Return to search

CREFC’s Pendergast looks ahead to refinancing boom, SOFR transition

The Commercial Real Estate Finance Counci’s executive director believes there’s a lot to be optimistic about going into 2022.

Lisa Pendergast, the executive director of the Commercial Real Estate Finance Council, believes there is a lot to be optimistic about as the US commercial real estate debt markets move into a new year, including a surge in loan refinancings that will drive lending activity and an easier-than-expected adoption of the Secured Overnight Financing Rate as an alternative to LIBOR.

Spreads on commercial mortgage-backed securities and commercial real estate collateralized loan obligations are tight, which points to strong demand for the securities.

“There has been strong interest in CMBS and CRE CLOs,” Pendergast told Real Estate Capital USA. “The fact that bond spreads on CMBS and CRE CLOs has remained very tight is a good indication of demand.”

Pendergast also cited significant number of loans slated for maturity this year as a potential boon for refinancing activity. “I think what we’re seeing is there’s a significant balance of loans that are maturing, that need to be refinanced, and folks are going to want to do that sooner than later,” she added.

Despite broader concerns about inflation and looming intertest rate hikes, Pendergast sees the Federal Reserve’s growing commitment to quelling inflation as a positive sign for real estate finance and the economy more broadly. “I’m glad the Fed has decided that [inflation] is not transitional, and that they think that they need to address it,” Pendergast said.

Conduit comeback?

With the Federal Reserve indicating three to four interest rate hikes in 2022, Pendergast expects the beleaguered conduit CMBS market, which is almost exclusively made up of fixed-rate bonds, to see increased interest from borrowers eager to secure favorable debt before it goes away.

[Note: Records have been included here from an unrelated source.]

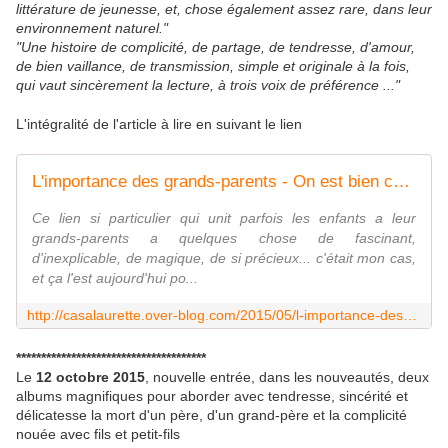
littérature de jeunesse, et, chose également assez rare, dans leur
environnement naturel."
"Une histoire de complicité, de partage, de tendresse, d'amour,
de bien vaillance, de transmission, simple et originale à la fois,
qui vaut sincèrement la lecture, à trois voix de préférence ..."
L'intégralité de l'article à lire en suivant le lien
L'importance des grands-parents - On est bien chez laurette
Ce lien si particulier qui unit parfois les enfants a leur
grands-parents a quelques chose de fascinant,
d'inexplicable, de magique, de si précieux... c'était mon cas,
et ça l'est aujourd'hui po...
http://casalaurette.over-blog.com/2015/05/l-importance-des-grands-parents.html
**************************************
Le
12 octobre 2015
, nouvelle entrée, dans les nouveautés, deux
albums magnifiques pour aborder avec tendresse, sincérité et
délicatesse la mort d'un père, d'un grand-père et la complicité
nouée avec fils et petit-fils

“The prospect of higher interest rates means that more borrowers could move to lock in rates,” Pendergast said. “When you start to see rates back up, anybody who has something on a floating-rate basis is going to want to lock in today’s rate, so that two years from now, they’re not looking at something that’s 300 to 400 basis points higher.”

LIBOR to SOFR

So far, the much anticipated transition away from LIBOR, which had its sunset on December 31, has caused little to no distress for real estate securities. SOFR has emerged as the preferred LIBOR replacement, yet with LIBOR deals not completely phased out for another 18 months, there is still uncertainty about how the post-LIBOR market will look.

Pendergast said she is somewhat concerned about the market overwhelmingly picking one benchmark to replace LIBOR, which could have an impact on bonds that reference another benchmark.

“At some point, if you ever coalesce around one benchmark, whatever isn’t that benchmark could possibly trade back poorer. You’re kind of the also-ran benchmark, you’re a little different than the rest,” she added.

As for now, Pendergast sees SOFR playing a larger role in CRE securitization. “There will be seeing CMBS deals that are issued, probably in the next three weeks that are going to reference SOFR,” Pendergast said.